I was in no hurry to get back to my step father's house, but I did want to get out of the rain.
My jeans were soaked through and it was becoming a little uncomfortable in certain... areas. I walked past some shops, deciding which one I wished to escape into.
I came across a small little coffee shop I'd only been to one other time with my real father. I turned under the awning and peered into the windows. It was really busy, and I wasn't one for crowds. I pressed my back to the window and slid down onto the wet ground. I figured that I was already soaked to the bone, what harm could sitting in a puddle do?
A girl I recognized from that wretched place called school stepped outside with her little sister.
"Hi, Clair. Waiting for someone?" she stopped to ask. Hiding behind my mask of indifference I shrugged.
"Not really. Just killing time," I answered honestly. No need to lie.
"Oh... You know, it's not illegal to go inside," she said jokingly.
"I know." was my only reply.
"Okay. Well, I guess I'll see you next month, if not sooner. Bye Clair." It was obvious she was uncomfortable standing out in the rain talking with me. I nodded and watched her as she and her little sister made a mad dash for their nice car.

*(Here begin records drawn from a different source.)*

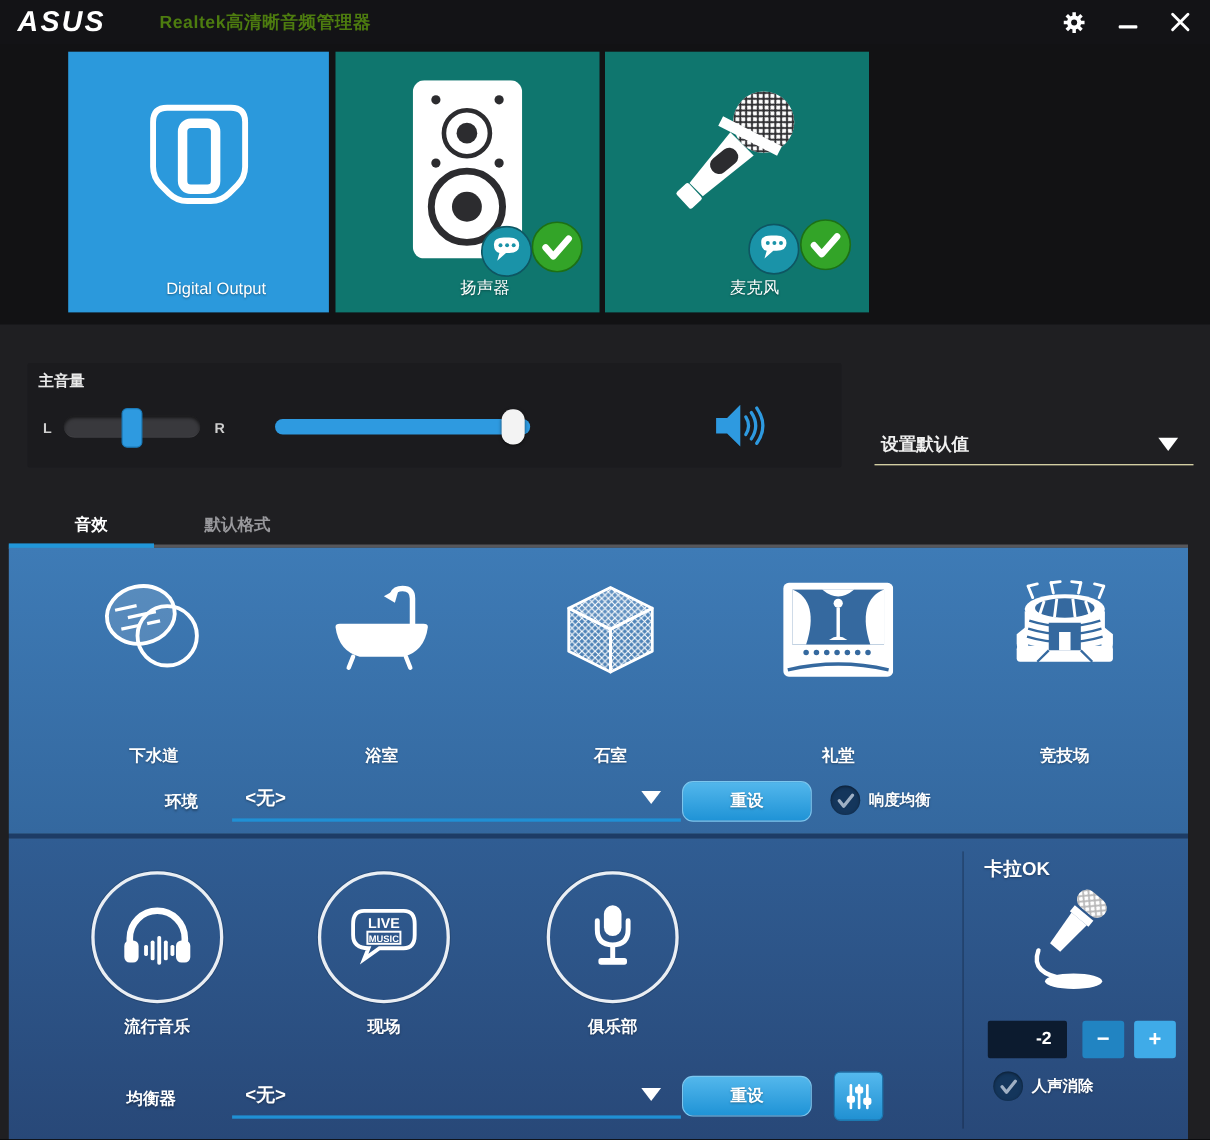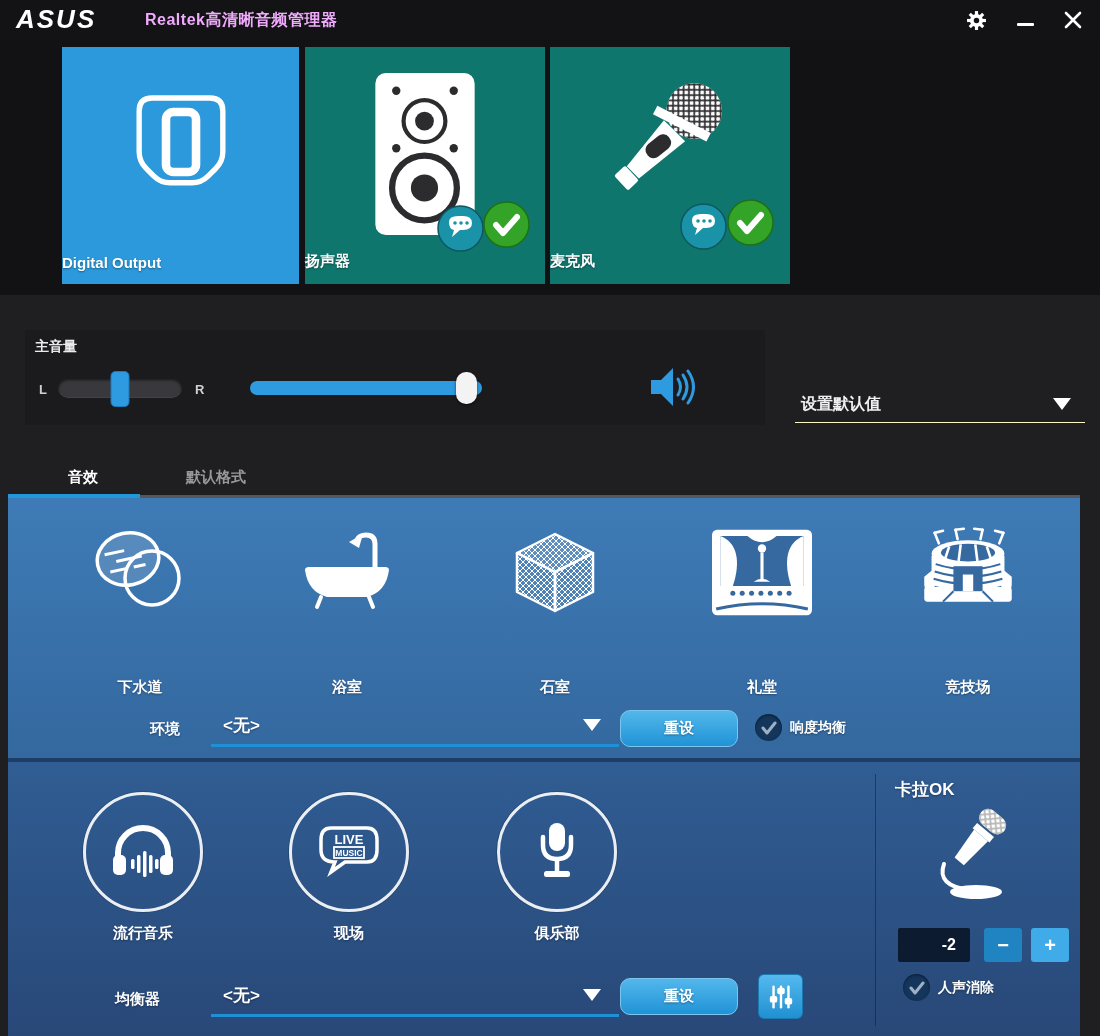--- a/index.html
+++ b/index.html
@@ -9,7 +9,7 @@
   
   .titlebar{position:absolute;top:0;left:0;width:1100px;height:40px;background:#131316;}
   .brand{position:absolute;left:14px;top:7px;}
-  .win-title{position:absolute;left:145px;top:10px;font-size:16px;font-weight:bold;color:#f0abfc;letter-spacing:.5px;}
+  .win-title{position:absolute;left:145px;top:10px;font-size:16px;font-weight:bold;color:#4d7c0f;letter-spacing:.5px;}
   .win-controls{position:absolute;right:16px;top:0;height:40px;display:flex;align-items:center;gap:26px;}
   .win-btn{background:none;border:none;padding:2px;cursor:pointer;display:flex;align-items:center;}
   .min-bar{width:17px;height:3px;background:#fff;border-radius:1px;margin-top:8px;}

A white 2005 Buick Lacrosse. I squashed my envy like a bug. I was no Mary Tend. I didn't have the beautiful long, curly brown hair, the pretty sea green eyes. I didn't have the money, nor anything else. Our lives were entirely different.
I keep telling myself that I can go without all the luxury, without a normal family. That I shouldn't want what I can't ever have, because it will turn me into a sour, bitter, and lonely girl.

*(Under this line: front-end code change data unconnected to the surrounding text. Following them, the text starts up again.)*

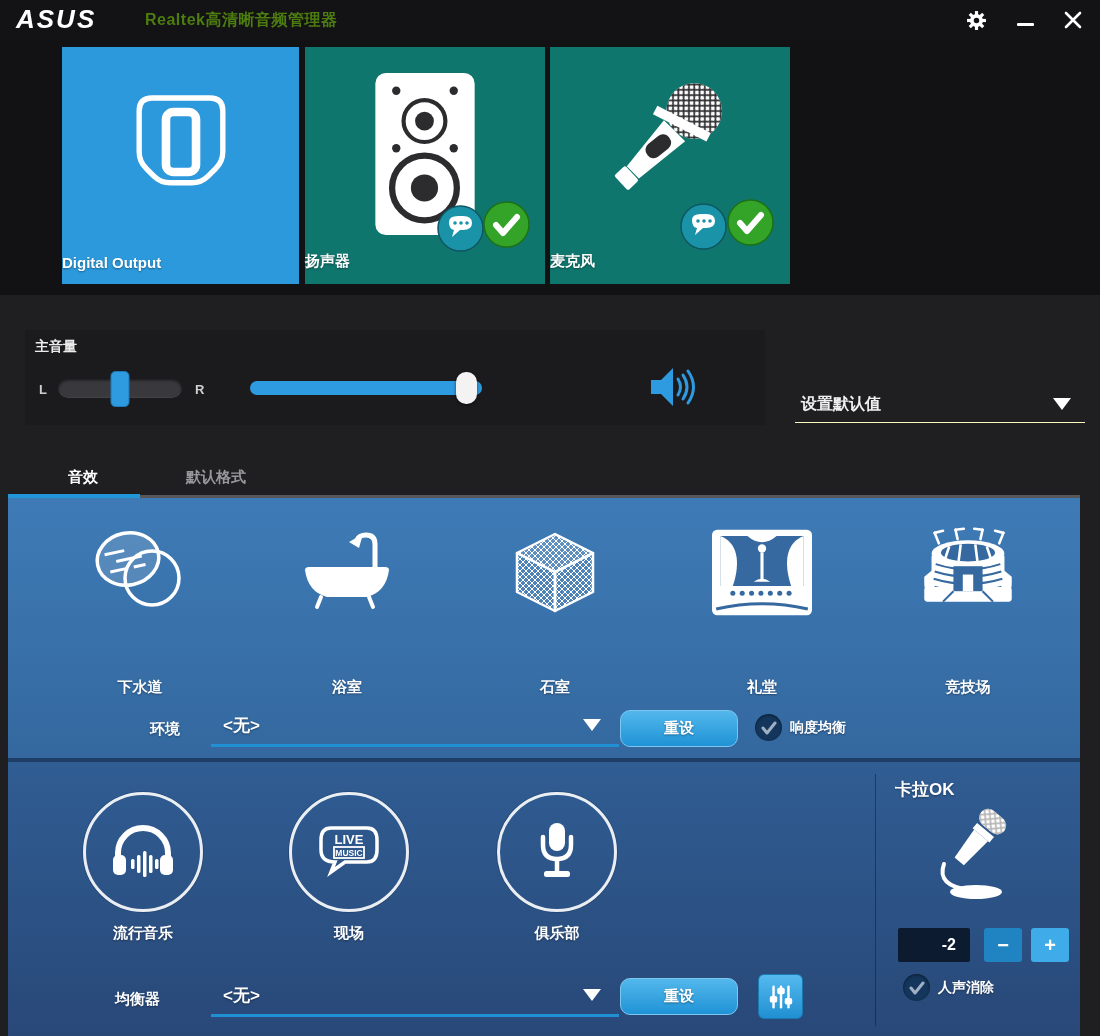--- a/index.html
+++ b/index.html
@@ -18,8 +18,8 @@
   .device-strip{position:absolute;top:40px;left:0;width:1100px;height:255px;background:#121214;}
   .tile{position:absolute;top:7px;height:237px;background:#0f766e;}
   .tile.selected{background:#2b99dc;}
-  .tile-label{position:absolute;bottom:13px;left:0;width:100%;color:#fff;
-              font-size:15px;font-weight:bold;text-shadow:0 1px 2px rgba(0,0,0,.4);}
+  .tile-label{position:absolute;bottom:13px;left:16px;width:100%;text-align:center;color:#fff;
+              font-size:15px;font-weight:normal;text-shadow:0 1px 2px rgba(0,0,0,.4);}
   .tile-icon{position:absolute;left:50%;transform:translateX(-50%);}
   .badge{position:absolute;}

Not that I wasn't close enough to that image already. I was lonely. I was bitter towards anyone who smiled.
My step dad says that I'm sour like a lemon. But can he honestly blame me?
I've lost the things most important to me, all before I was even in double digits. And he thinks that I have anything to be grateful for? Yeah right.
That jack ass can shove it up his ass.
I didn't need him to come into my life and make it worse than it already was. I don't even speak to my mom because of him anymore; she's so wrapped around his finger all because he has a steady job and can support us.
I dug my long finger nails into my palms, trying not to throw a punch at the innocent window behind me and end up getting kicked out again, for good.
Jack, short for jack ass, as I secretly call the man who invaded my home, got my mom to kick me out for a week for not doing the dishes and bringing him a beer in a timely and fashionably manner. I was supposed to come back in today at five.
I peeked at my dripping watch, thankful it was waterproof. Seven twenty eight was what the little digital numbers whispered to me. I'd lost track of time, sitting here and thinking to myself. Four hours had passed.
I was two hours late, but I didn't care. They weren't worried.
I debated whether I should even come back at all, but where would I go? What would I do? I have no money, no friends. Jack made quite sure of that last year.
The rain lightened up, and the storm blew west, away from the city. It was still cloudy, but a little bit lighter. I stood up and stretched, realizing just how much damage a cold puddle and a few hours could do to a sore and tired body like mine.
I followed the storm, heading west, and got off of main street. My heart sank further, beneath my toes by now, as I walked the familiar streets back to the place I dreaded most.